New Avenues for Thinking about Mobile Money Regulation

This guest post was written Bill Maurer, Professor of Anthropology and Law & Director, Institute for Money, Technology and Financial Inclusion at the University of California, Irvine. Bill presented at USAID's Mobile Financial Services Seminar, "From Cash and Coin to E-Wallets: Challenges for Mobile Money Regulation in Developing World Contexts."

The global ubiquity of mobile communications technology is an opportunity to bring a wide range of services to underserved populations instead of just talk and text alone. These new services include rudimentary financial products. Yet the collision between mobile and money – from peer-to-peer funds transfer to simple savings accounts to the full suite of banking, lending and insurance products – raises a number of issues.  Low literacy levels, lack of identity documents, and highly complex social and monetary ecologies mean that when the poor and excluded gain access to mobile technology, the outcomes are unpredictable. This poses challenges to product designers, regulators and development professionals, who often have a very limited understanding of the complex existing money worlds of the poor or excluded, to say nothing of their complex mobile worlds.  Two different sets of technologies – money, and mobiles – are enmeshed in varied and sometimes complicated social milieu. When the two come together, and start to interpenetrate and fuse, the challenges for design, regulation and development multiply fast.

To wealthier people for whom the mobile phone is a personal device, tightly woven into one’s sense of identity and assumed to be one’s “own,” the wide array of social practices around the phone in the developing world is often surprising. Yet throughout the world, people share mobile phones, and operate phones on behalf of others. “Helpers,” often children, or microentrepreneurs who sell access to their phone intermediate technology use, revealing important social relationships but confounding regulatory, design and business models that depend on a one phone/one user model. The poor and excluded are remarkably adept at disassembling and repurposing mobile technology: swapping SIM cards for access to cheaper service when calling a friend on another network; or, in the archetypal transaction that gave birth to informal mobile money services, cashing out airtime as a means of peer-to-peer funds transfer (and even engaging in airtime arbitrage, selling and re-selling airtime across carriers or across national borders).

Money, too, is often simplistically reduced to a universal means of exchange. When payments systems work well, they fade into the background. When they are lacking because of living in a cash economy, one’s sense of options is simultaneously constrained (I can’t get a credit card or a savings account) and expanded (my social relationships are a form of capital; my goats are a store of value).

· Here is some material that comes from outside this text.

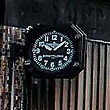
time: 10:08
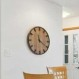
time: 11:20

Mobile money services, like Safaricom’s M-PESA in Kenya or WING in Cambodia, can leverage but also run against these “informal” cultures of mobile communications and use-cases for money. (“Informal” is in scare quotes because often these systems are quite routinized). The intersection of mobile money with these “informal” cultures of use complicates the regulatory discussion. And things get even more interesting when new players enter the mobile money universe: what started as a conflict or competition between mobile network operators and banks is rapidly turning into a great game involving the traditional payment networks as well as device manufactures, database management companies, third party applications developers and more. During the USAID Mobile Financial Services Seminar Series, I outlined the use-cases for mobiles and use-cases for money as a way to broaden the conversation about mobile money regulation and to provide new avenues for thinking about the story thus far.